GIROLAMO SAVONAROLA

Girolamo Savonarola, Pomnik w Ferrara

Jedna z najbardziej fascynujących historii we Florencji, wiąże się z niesamowitą postacią: Girolamo Savonarola. Był on dominikańskim zakonnikiem i kaznodzieją, a swoimi kazaniami wywarł takie wrażenie na mieszkańcach Florencji, iż pozwolili mu oni na nieoficjalne sprawowanie władzy w mieście przez kilka lat. Savonarola krytykował wszechobecną rozwiązłość i korupcję tamtych czasów, również w łonie kościoła. Swoimi apokaliptycznymi wizjami o przyjściu Antychrysta znacznie wpłynął na ówczesną mentalność. Jego oskarżenia nie przypadły oczywiście do gustu papieżowi, Aleksandrowi Borgia, który przez pośredników skazał zakonnika na śmierć przez powieszenie i spalenie na stosie.

Dzisiaj na miejscu jego egzekucji, na piazza della Signoria we Florencji, widnieje upamiętniająca tablica z napisem.
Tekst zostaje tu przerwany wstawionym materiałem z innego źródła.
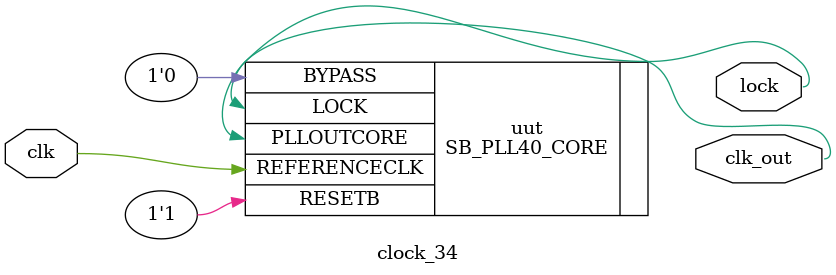
<source format=v>
module clock_34 (
  input wire clk,
  output wire clk_out,
  output wire lock
);
  SB_PLL40_CORE #(.FEEDBACK_PATH("SIMPLE"),
    .PLLOUT_SELECT("GENCLK"),
    .DIVR(4'b0000),
    .DIVF(7'b0101100),
    .DIVQ(3'b10),
    .FILTER_RANGE(3'b001)
  ) uut (
    .REFERENCECLK(clk),
    .PLLOUTCORE(clk_out),
    .LOCK(lock),
    .RESETB(1'b1),
    .BYPASS(1'b0)
  );

endmodule

</source>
Co roku, 23 go maja, władze miasta oddają hołd Savonaroli, zostawiając w tym miejscu kwiaty.

Portret Girolamo Savonarola

KIM BYŁ GIROLAMO SAVONAROLA
Girolamo Savonarola urodził się w 1452 roku w mieście Ferrara, w rodzinie szlacheckiej, związanej z rządzącą tam dynastią Este. Początkowo młody Girolamo podjął się studiów medycznych, jednak w pewnym momencie postanowił je zakończyć i wstąpić do zakonu dominikańskiego w Bolonii. Jak czytamy w jego pismach, prowadził on bardzo skromne, można powiedzieć ascetyczne życie i już wtedy krytykował upadek moralny społeczeństwa i wszechobecną korupcję .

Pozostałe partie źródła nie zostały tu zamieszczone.